:: Required action ::
State how many lines of the items contain the word "دبئی", giving only the number.

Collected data
▼

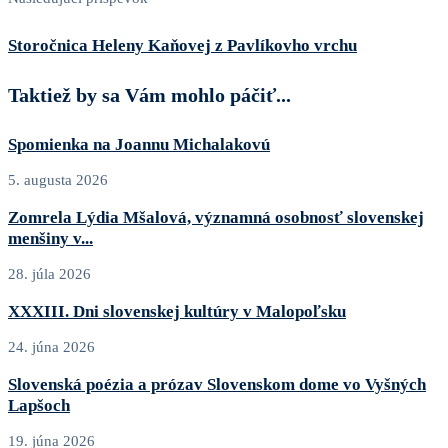
Storočnica Heleny Kaňovej z Pavlíkovho vrchu
Taktiež by sa Vám mohlo páčiť...
Spomienka na Joannu Michalakovú
5. augusta 2026
Zomrela Lýdia Mšalová, významná osobnosť slovenskej
menšiny v...
28. júla 2026
XXXIII. Dni slovenskej kultúry v Malopoľsku
24. júna 2026
Slovenská poézia a prózav Slovenskom dome vo Vyšných
Lapšoch
19. júna 2026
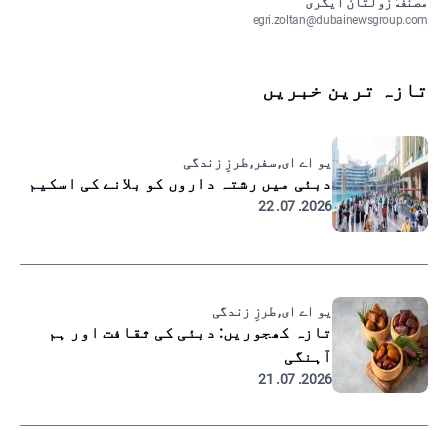
مصنف: زولتان ایگری
egri.zoltan@dubainewsgroup.com
تازہ ترین خبریں
یو اے ای, سفر, طرزِ زندگی
دبئی میں رشتہ داروں کو بلانے کی اسکیم
2026. 07. 22
یو اے ای, طرزِ زندگی
تازہ کھجوریں: دبئی کی ثقافت اور ہم
آہنگی
2026. 07. 21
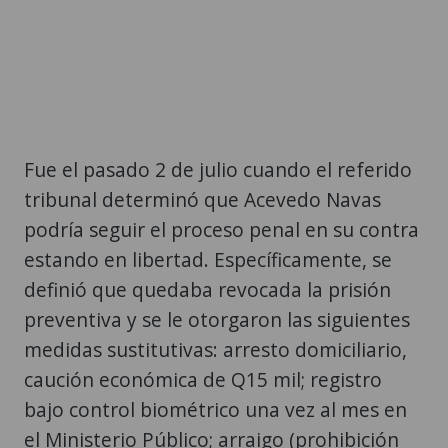
Fue el pasado 2 de julio cuando el referido
tribunal determinó que Acevedo Navas
podría seguir el proceso penal en su contra
estando en libertad. Específicamente, se
definió que quedaba revocada la prisión
preventiva y se le otorgaron las siguientes
medidas sustitutivas: arresto domiciliario,
caución económica de Q15 mil; registro
bajo control biométrico una vez al mes en
el Ministerio Público; arraigo (prohibición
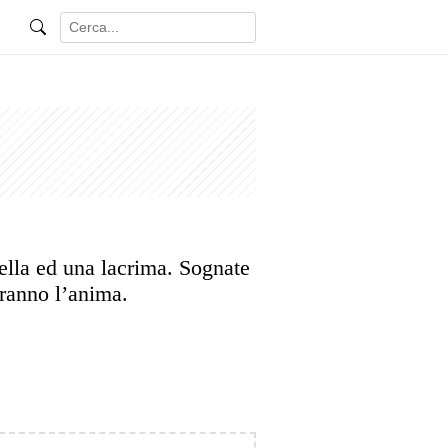
ella ed una lacrima. Sognate
eranno l’anima.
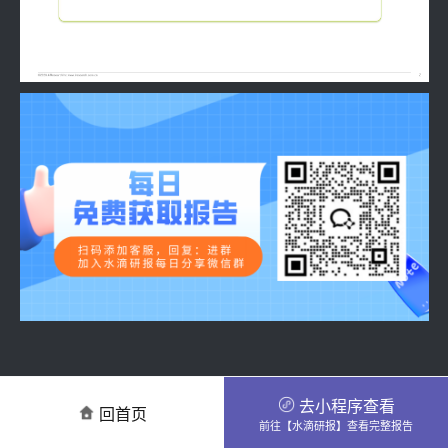
去小程序查看
回首页
前往【水滴研报】查看完整报告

▲

:: Exercise response ::
2